— Task details —
From the OpenShift lab write-up, extract word for word the part that opens with the words containing "The benefit of" and closes with "of this article.".

— Source text —
- - -

OpenShift 4.3 Bare Metal Lab
Quite a few years back, we started a project called Shadowbox (haha, I did not even know this YouTube video existed). Shadowbox is a home-built, portable lab environment. Being our first prototype, the lab was larger and more fragile than needed. However, over the years, Shadowbox taught us a ton about small form-factor, portable hardware kits. We also have learned a tremendous amount about automating Red Hat software deployments onto these kits.
The original Shadowbox hardware is underwhelming at this point. It is not very useful as a virtualization cluster. The lab consists of 8 SuperMicro micro ATX motherboards. Each board has a dual core I3 processor and 32Gb of non-ecc DDR3 memory. All of the nodes have a single 256Gb SSD hard drive. 3 of the nodes have a secondary 256Gb SSD and 3 of them have a 1Tb SSD.
OpenStack versions up to Newton still run decent on this hardware, but Traditional virtualization like RHV or VMware require too much overhead for these systems to be really useful. The CPUs are the limiting factor.
Last year around this time, Red Hat was heavily ramping up Kubevirt. Kubevirt brings the ability to run and manage virtual machines to Kubernetes. I wanted to experiment with this technology and Shadowbox is a perfect lab for that purpose. I deployed a bare metal OpenShift 3.11 cluster with Kubevirt. I ran this cluster for about 6 months and it actually performed really well.
The benefit of containers on bare metal is that they do not have the overhead of virtualization and are not an entire instantiation of the operating system. Adding Kubevirt to the cluster means that I can run the majority of workloads in containers. For those use cases where I still need a VM (like Windows :), I can run them on the same platform.
Kubernetes is on a quarterly release cycle. The community moves extremely fast. That means, as a Kubernetes operator, you also have to move fast to keep up.
OpenShift 4 is now 3 point releases in. 4.3 is the current release as of this writing. I decided it was time to deploy OpenShift 4.3 onto the Shadowbox lab. This is what will be discussed in the rest of this article.
A Few Terms
- OCP - OpenShift Container Platform
- IPI - Installer provisioned infrastructure. This is an automated installation mechanism for OpenShift 4 on certain providers (AWS, GCE, Azure, OpenStack, etc.)
- UPI - User provisioned infrastructure. This is the installer mechanism that allows the customer to create the infrastructure needed for the deployment.

- - -

— Material provided —
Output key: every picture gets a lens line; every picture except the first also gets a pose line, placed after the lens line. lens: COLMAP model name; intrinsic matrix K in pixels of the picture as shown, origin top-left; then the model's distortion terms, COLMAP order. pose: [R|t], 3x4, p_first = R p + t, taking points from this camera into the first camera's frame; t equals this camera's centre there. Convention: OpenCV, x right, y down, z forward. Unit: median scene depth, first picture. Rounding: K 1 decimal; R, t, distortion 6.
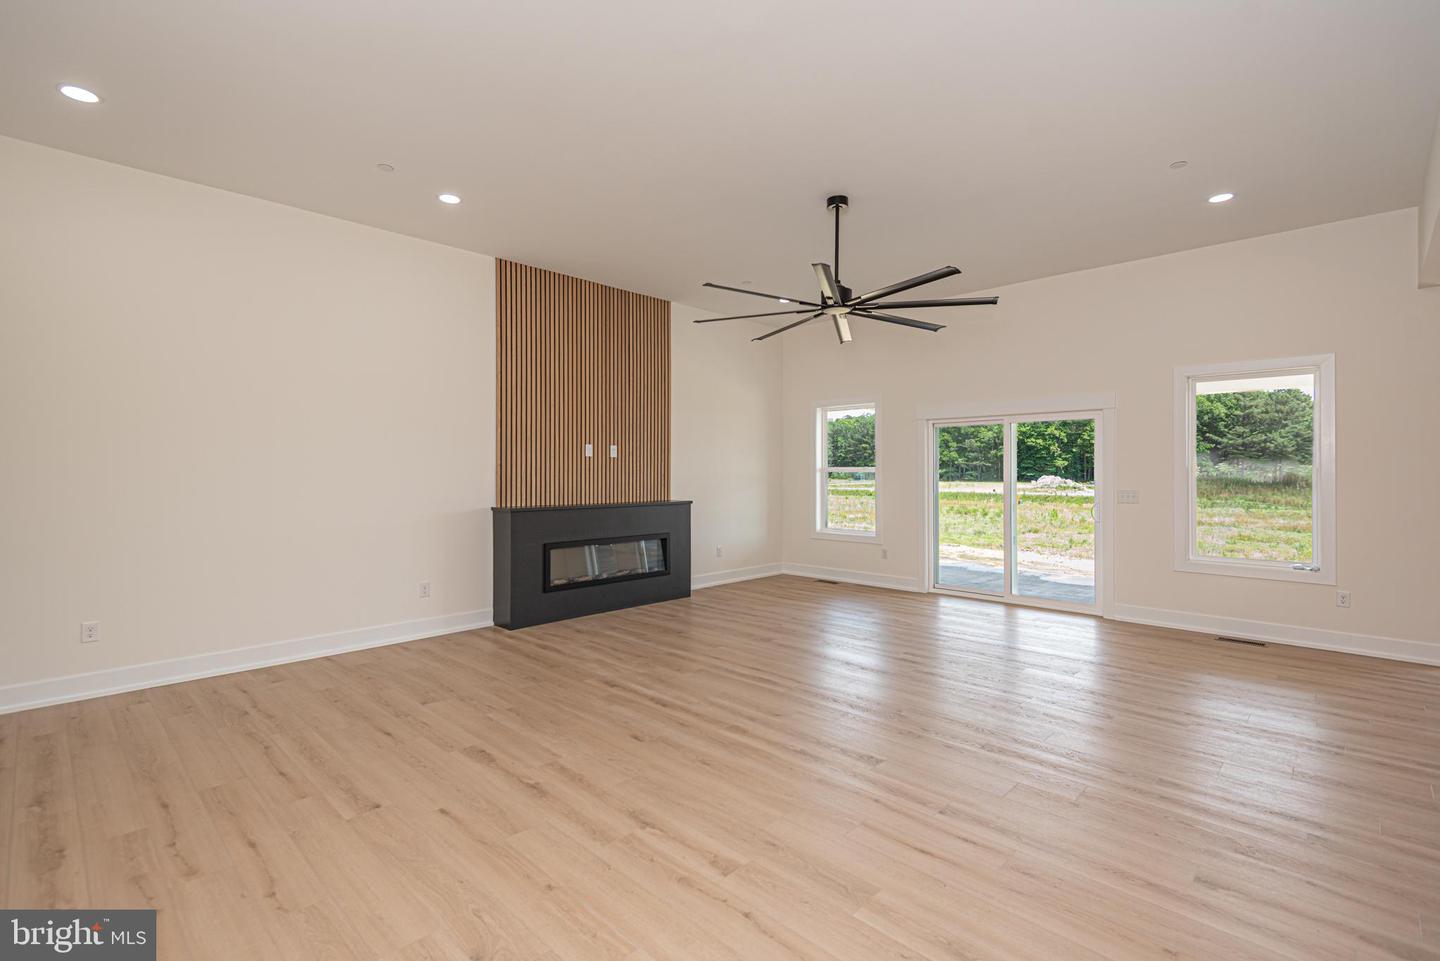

- - -

— Your solution —
The benefit of containers on bare metal is that they do not have the overhead of virtualization and are not an entire instantiation of the operating system. Adding Kubevirt to the cluster means that I can run the majority of workloads in containers. For those use cases where I still need a VM (like Windows :), I can run them on the same platform.
Kubernetes is on a quarterly release cycle. The community moves extremely fast. That means, as a Kubernetes operator, you also have to move fast to keep up.
OpenShift 4 is now 3 point releases in. 4.3 is the current release as of this writing. I decided it was time to deploy OpenShift 4.3 onto the Shadowbox lab. This is what will be discussed in the rest of this article.